Effect of shape of sulfide inclusions on anisotropy of inclusion spacings and on directionality of ductility in hot-rolled C-Mn steels

Abstract

The effects of sulfur content (0.004 or 0.013 pct) and sulfide morphology (stringered or globular) on anisotropy of tensile ductility and Charpy shelf energy were investigated in a series of 0.1 and 0.2 pct carbon, 1.0 pct manganese steels.
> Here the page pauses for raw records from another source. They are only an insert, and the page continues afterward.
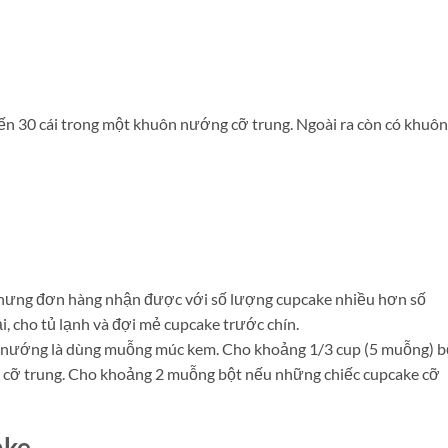
ến 30 cái trong một khuôn nướng cỡ trung. Ngoài ra còn có khuôn
ưng đơn hàng nhận được với số lượng cupcake nhiều hơn số
̣i, cho tủ lạnh và đợi mẻ cupcake trước chín.
cốc nướng là dùng muỗng múc kem. Cho khoảng 1/3 cup (5 muỗng) b
e cỡ trung. Cho khoảng 2 muỗng bột nếu những chiếc cupcake cỡ
ake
The effect of sulfide inclusions on fracture strain or Charpy shelf energy correlated with the projected area of inclusions per unit volume,Av, on a plane perpendicular to the tensile direction and the mean free distance between inclusions, λ, in a direction parallel to the tensile direction regardless of the amount or the shape of the inclusions or the test direction: longitudinal, transverse, or through-thickness. The magnitude ofAv is directly proportional to the volume fraction of inclusions and inversely proportional to the inclusion dimension parallel to the tensile direction. The mean free distance, λ, is inversely proportional toAv. Approximate relations were obtained for the nearest-neighbor distances between inclusions on the longitudinal, transverse, and through-thickness planes. These distances were incorporated into a model for ductile fracture based on an adaptation of a previously proposed criterion for the linkage of voids nucleated at second-phase particles. The agreement between the observed and predicted fracture strains for longitudinal, transverse, and through-thickness specimens of the steels studied is encouraging.